Geesh, do these guys even know how to Sharkmovie?

Don’t get me wrong, Shudder’s Great White gives you plenty of opportunity to suspend disbelief, but it’s built on a premise that now seems almost quaint.

People in the water. Sharks in the water. Big sharks.

Farewell and adieu to you fair Spanish ladies….

Actually these are Australian waters, with Charlie (Aaron Jakubenko) and Kaz (Katrina Bowden) running the Pearl Air charter service, where they debate getting married and fire up the seaplane to take tourists on excursions to Hell’s Reef.

The business needs some renewed cash flow, so Charlie is only too happy to book a last minute trip for superdouche investment analyst Joji (Tiim Kano) and his wife Michelle (Kimie Tsukakoshi), who wants to scatter her Grandfather’s ashes in the sea.

But even before cook Benny (Te Kohe Tuhaka) can whip them up a delicious lunch on the island, a ridiculous accident puts everyone in a life raft trying to evade some large, hungry predators that supposedly injured some bathers.

Yes, that’s another Jaws reference, which seems appropriate as director Martin Wilson doesn’t shy away from them either, even including a pretty shameless re-working of one of Spielberg’s classic scenes. But Wilson does craft one major jump scare of his own, and adds frequent shots framed right on the waterline to consistently simmer the tension through simultaneous looks at the castaways and what they fear.

Bowden and Jakubenko mine Michael Boughen’s script for enough authenticity to seem like real people who care for each other.
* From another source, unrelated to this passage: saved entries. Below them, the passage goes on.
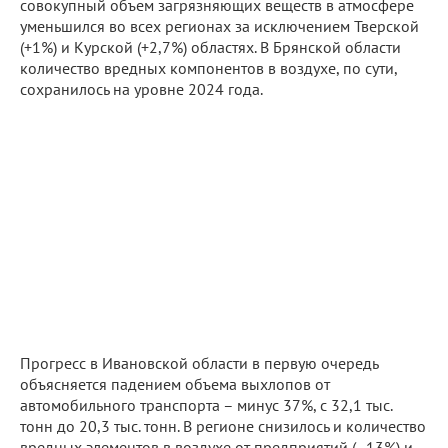
совокупный объем загрязняющих веществ в атмосфере
уменьшился во всех регионах за исключением Тверской
(+1%) и Курской (+2,7%) областях. В Брянской области
количество вредных компонентов в воздухе, по сути,
сохранилось на уровне 2024 года.
Прогресс в Ивановской области в первую очередь
объясняется падением объема выхлопов от
автомобильного транспорта – минус 37%, с 32,1 тыс.
тонн до 20,3 тыс. тонн. В регионе снизилось и количество
вредных элементов в воздухе от предприятий (–13%) и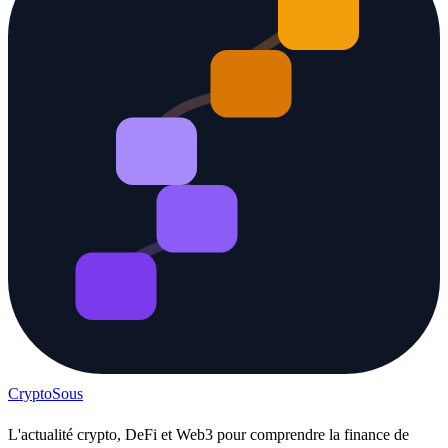
Crypto
Sous
L'actualité crypto, DeFi et Web3 pour comprendre la finance de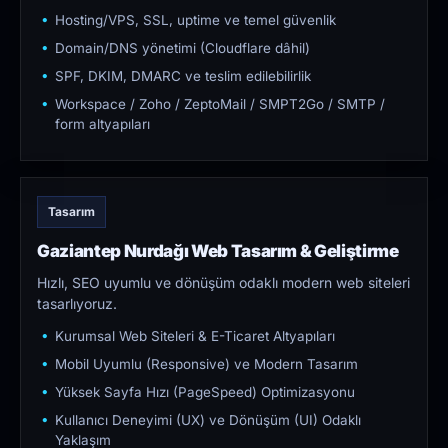
Hosting/VPS, SSL, uptime ve temel güvenlik
Domain/DNS yönetimi (Cloudflare dâhil)
SPF, DKIM, DMARC ve teslim edilebilirlik
Workspace / Zoho / ZeptoMail / SMPT2Go / SMTP /
form altyapıları
Tasarım
Gaziantep Nurdağı Web Tasarım & Geliştirme
Hızlı, SEO uyumlu ve dönüşüm odaklı modern web siteleri
tasarlıyoruz.
Kurumsal Web Siteleri & E-Ticaret Altyapıları
Mobil Uyumlu (Responsive) ve Modern Tasarım
Yüksek Sayfa Hızı (PageSpeed) Optimizasyonu
Kullanıcı Deneyimi (UX) ve Dönüşüm (UI) Odaklı
Yaklaşım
Kano and Tsukakoshi aren’t as lucky, with the Joji character painted as such an over the top asshole that it’s clear he’ll be an entree, the only question is how bloody satisfying it will be to watch.

These man-eaters never do get lasers, but there’s still some pretty outlandish shark wrangling before the shoreline comes into view. So while Great White gets some props for not drowning in silliness from the start, that may have been the only way to make it memorable.